#### Data supplied
┌──

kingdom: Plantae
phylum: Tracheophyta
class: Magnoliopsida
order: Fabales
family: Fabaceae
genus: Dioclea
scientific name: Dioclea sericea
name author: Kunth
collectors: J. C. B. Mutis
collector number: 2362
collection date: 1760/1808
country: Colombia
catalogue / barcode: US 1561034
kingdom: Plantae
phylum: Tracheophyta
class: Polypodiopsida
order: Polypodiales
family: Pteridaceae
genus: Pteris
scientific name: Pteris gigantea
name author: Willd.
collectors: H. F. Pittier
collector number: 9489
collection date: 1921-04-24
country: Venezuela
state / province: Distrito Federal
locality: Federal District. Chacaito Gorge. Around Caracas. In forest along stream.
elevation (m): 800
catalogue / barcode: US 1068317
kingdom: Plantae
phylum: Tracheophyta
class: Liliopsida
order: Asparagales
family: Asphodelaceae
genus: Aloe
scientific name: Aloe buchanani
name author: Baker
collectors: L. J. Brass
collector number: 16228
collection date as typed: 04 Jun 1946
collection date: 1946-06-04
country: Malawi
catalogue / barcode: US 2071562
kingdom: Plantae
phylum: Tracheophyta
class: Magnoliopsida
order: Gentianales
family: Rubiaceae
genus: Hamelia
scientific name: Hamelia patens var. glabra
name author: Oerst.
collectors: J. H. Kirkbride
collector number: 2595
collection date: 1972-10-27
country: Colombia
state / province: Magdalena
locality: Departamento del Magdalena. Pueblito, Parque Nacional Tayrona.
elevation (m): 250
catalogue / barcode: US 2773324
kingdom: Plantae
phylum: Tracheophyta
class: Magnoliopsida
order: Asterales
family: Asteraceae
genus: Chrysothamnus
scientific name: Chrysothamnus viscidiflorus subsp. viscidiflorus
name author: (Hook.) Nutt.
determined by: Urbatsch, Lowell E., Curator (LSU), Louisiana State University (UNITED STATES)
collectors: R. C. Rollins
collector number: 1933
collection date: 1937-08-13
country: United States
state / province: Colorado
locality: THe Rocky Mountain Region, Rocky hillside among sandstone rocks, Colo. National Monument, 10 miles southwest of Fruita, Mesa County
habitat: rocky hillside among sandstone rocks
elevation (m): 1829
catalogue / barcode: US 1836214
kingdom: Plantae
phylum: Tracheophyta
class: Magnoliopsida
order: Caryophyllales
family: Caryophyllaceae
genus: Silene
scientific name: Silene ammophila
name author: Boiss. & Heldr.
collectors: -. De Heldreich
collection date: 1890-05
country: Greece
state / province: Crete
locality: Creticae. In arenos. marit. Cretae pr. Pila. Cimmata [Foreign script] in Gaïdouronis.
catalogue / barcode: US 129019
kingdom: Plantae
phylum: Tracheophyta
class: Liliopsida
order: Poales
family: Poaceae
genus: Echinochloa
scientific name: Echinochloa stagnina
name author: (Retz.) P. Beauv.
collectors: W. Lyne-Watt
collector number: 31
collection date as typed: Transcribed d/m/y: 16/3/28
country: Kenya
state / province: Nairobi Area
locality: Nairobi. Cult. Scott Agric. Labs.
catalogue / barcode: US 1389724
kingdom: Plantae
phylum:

└──

#### Directive
Identify each line in the listing above that contains the string "author", with capitalization taken into account, and copy those lines in full.

#### Reply to the exercise
name author: Kunth
name author: Willd.
name author: Baker
name author: Oerst.
name author: (Hook.) Nutt.
name author: Boiss. & Heldr.
name author: (Retz.) P. Beauv.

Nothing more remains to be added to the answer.